| November/December 1978

641 Park Avenue, N. Mankato, Minnesota 56601

I am a partner with John P. Hiniker in restoring and saving old tractors and gas engines. John sells decals for some tractors and engines. We have 40 tractors and 30 gas engines, plus several separators, binders, and equipment of bygone days. Our biggest tractor is a 35.-70 Minneapolis Cross mount weighing 12 tons. The biggest engine is a 16 HP Eagle single cylinder. John can take a piece of pure junk and make it look and run like it had never been used!

My wife, Lorraine, boys, Nick and Chris, and girls, Cathy and Liz, also take a great interest in these old machines. We all have been reading G.E.M. from the start.

A few years ago Glenn Karch, R.R. 2, Haulstadt, Indiana, wanted information on auto sparkers. I have a book called 'The Practical Gas Engineer' that shows and tells about them. This was written June 1, 1901.
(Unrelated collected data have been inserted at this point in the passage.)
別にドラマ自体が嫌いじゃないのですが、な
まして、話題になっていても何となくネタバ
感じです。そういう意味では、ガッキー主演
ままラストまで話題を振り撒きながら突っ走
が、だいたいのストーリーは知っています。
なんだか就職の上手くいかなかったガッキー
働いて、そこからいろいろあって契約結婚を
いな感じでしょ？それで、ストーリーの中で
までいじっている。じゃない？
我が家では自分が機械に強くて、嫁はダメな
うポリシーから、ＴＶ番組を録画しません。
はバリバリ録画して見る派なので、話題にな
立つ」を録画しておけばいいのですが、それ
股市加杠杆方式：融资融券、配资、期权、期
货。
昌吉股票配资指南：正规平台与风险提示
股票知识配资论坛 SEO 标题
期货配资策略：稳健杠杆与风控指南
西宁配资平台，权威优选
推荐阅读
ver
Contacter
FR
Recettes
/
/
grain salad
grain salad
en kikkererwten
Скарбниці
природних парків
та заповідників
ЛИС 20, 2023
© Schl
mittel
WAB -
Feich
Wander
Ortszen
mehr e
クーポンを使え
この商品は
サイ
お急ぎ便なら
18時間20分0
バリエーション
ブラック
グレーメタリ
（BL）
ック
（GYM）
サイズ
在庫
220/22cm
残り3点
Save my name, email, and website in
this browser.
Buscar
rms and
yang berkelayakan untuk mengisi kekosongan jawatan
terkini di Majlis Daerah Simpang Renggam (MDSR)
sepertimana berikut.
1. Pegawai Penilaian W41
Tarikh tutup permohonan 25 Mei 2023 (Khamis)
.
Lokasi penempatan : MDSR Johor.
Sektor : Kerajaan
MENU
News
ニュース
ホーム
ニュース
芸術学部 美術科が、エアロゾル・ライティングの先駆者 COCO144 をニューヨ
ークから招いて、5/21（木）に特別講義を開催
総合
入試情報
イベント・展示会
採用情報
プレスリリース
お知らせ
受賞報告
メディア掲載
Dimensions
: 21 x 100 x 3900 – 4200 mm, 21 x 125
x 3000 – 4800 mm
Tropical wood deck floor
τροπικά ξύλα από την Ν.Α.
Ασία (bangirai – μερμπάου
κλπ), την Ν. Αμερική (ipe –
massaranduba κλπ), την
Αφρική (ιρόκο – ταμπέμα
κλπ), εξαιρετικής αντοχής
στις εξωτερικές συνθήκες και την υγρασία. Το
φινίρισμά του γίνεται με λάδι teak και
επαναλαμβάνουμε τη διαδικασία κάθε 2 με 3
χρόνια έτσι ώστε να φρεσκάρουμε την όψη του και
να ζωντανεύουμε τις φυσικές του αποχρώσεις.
An auto sparker is really a D.C. (direct current) dynamo...something like a modern day generator with a governor to control the speed. The dynamo depends on its fields from which its current is generated. The rapidly revolving armature between the wound fields of the dynamo excites them and a current is generated. A magneto that we are familiar with depends on permanent magnets for the generating of its current. The armature revolving rapidly between permanent magnets generates a current.

The dynamo, or auto sparker, is a small generator constructed on principles similar to a dynamo or generator used for electric lighting purposes - a miniature machine with current capacity only sufficient to produce a good strong igniting spark at all times. Storage and other batteries are used in connection with some of these dynamos for starting purposes. They require a certain speed before they will generate an igniting current. This speed must not vary to any great extent. If much below the normal, the current will be too weak for igniting purposes. If speed runs above normal, there is danger of burning out the field winding. Therefore, if the dynamo were set at a speed to generate an igniting current, when the engine is turned over by hand, it would quickly burn out its field coils under full speed of engine, unless some governing device were used. Consequently, the engine is started from a battery current, and when the dynamo has gained a generating speed which is attained at full speed of the engine, its current is switched onto the engine and the battery current is cut out.